Washington has invested nearly $1 billion in Niger in recent years to support its democracy and provide aid, in addition to developing national forces capable of containing armed groupings allied with the Islamic State group and al-Qaeda in North and West Africa.
The U.S.-backed counterterrorism presence is the second key reason Niger’s coup resonates. The Americans have a strong security presence with 1,100 troops and have built bases in the capital and in the north of the African country at its main outposts to counter armed jihadist groups in West Africa. President Joe Biden’s administration has not yet called what has happened in Niger a “coup d’état”, arguing that there are laws that would force the U.S. to cut off many of its military partnerships with that country.
The Niger region is dominated by military or military-aligned governments, and a growing number of them have established security partnerships with Russia’s Wagner mercenary group.

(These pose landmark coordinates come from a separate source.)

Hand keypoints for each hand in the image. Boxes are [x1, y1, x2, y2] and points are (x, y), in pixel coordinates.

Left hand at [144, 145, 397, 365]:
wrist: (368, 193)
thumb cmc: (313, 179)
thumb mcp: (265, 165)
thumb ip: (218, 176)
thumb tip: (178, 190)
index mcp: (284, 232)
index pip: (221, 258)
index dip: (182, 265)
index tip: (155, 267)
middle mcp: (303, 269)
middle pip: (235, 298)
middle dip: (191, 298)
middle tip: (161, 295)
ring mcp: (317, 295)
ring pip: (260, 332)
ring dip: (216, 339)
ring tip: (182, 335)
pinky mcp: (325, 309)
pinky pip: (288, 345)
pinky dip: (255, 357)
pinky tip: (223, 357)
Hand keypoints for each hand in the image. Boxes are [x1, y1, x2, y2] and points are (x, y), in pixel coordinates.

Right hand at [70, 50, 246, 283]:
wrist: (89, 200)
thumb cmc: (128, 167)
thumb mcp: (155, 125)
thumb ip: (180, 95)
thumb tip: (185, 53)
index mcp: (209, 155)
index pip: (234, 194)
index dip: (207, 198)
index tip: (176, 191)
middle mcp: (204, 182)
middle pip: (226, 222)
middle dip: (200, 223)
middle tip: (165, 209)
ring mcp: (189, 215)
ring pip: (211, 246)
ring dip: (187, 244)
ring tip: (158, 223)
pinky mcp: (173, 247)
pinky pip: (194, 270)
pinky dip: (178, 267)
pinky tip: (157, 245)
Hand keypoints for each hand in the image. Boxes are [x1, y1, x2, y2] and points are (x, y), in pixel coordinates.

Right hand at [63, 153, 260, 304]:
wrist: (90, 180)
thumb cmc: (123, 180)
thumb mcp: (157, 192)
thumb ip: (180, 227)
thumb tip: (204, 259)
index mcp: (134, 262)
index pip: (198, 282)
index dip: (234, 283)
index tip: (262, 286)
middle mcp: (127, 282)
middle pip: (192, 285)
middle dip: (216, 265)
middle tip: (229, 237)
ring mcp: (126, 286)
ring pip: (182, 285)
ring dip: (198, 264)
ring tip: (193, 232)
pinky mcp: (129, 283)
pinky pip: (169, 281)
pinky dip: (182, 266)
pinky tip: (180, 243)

The soldiers who ousted Bazoum have announced a governing structure, but said little publicly about their plans. Victoria Nuland, U.S. undersecretary of state, met this week with members of Niger’s junta in the capital, but noted that they had been unreceptive to her demands to restore democracy in the country.

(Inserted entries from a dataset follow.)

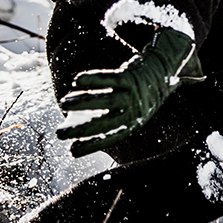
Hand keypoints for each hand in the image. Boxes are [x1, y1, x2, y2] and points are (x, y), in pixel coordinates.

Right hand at [56, 27, 200, 157]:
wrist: (163, 71)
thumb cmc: (139, 95)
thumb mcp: (129, 110)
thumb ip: (107, 115)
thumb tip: (77, 121)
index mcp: (134, 123)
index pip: (112, 138)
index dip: (92, 146)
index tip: (72, 151)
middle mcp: (135, 111)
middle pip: (106, 122)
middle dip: (82, 129)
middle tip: (59, 134)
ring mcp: (133, 94)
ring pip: (107, 100)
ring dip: (84, 102)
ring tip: (64, 103)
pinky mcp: (131, 76)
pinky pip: (110, 78)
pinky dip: (94, 79)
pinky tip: (77, 81)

“They were quite adamant about how they want to proceed, and it’s not in support of Niger’s constitution,” Nuland told reporters afterward.
The junta also warned Nuland that Bazoum would die if the Economic Community of West African States (ECOWAS) intervened militarily to restore democracy, U.S. officials told the AP.
This week, the ambassador downplayed that threat, noting that the junta is already on track to kill Bazoum by holding him and his family with little more than a dwindling supply of dry rice and no means to cook it.
U.S. Secretary of State Antony Blinken has spoken several times with the detained president and expressed concern for his safety and that of his family. The U.S. says it has cut some aid to the government and suspended military cooperation. Blinken has expressed broad support for ECOWAS, whose diplomatic efforts have been rejected by Niger’s junta, which has warned that it will resort to military force as a last resort.
Blinken said in a statement Friday that he was “particularly dismayed” that Niger’s mutinous soldiers had refused to release Bazoum’s family as a gesture of goodwill. He did not elaborate.
While Saidou, the junta’s adviser, denied that the junta threatened to kill Bazoum if ECOWAS invaded, he said Bazoum’s death would be inevitable if that happened.
“Even if the junta’s senior officers do not touch Bazoum, if a gun is fired on one of Niger’s borders to restore Bazoum, I am sure there will be soldiers who will end his life,” he said.
Bazoum told Human Rights Watch that family and friends who brought him food were denied entry, and that the junta had denied medical care to his son, who suffers from a heart condition.
Bazoum and his undetained allies want the intervention of regional partners, the United States and others. With Bazoum vulnerable in captivity, neither he nor the ambassadors specify what they want Washington and other allies to do.
Bazoum belongs to Niger’s small minority of nomadic Arabs in a country of diverse cultures rich in tradition. Despite his political career, he has retained his people’s devotion to livestock, raising camels which he adores, said Liman-Tinguiri.
Despite all his hardships, the ambassador said, Bazoum remains in good spirits.
“He is a mentally very strong man,” he added. “He is a man of faith.”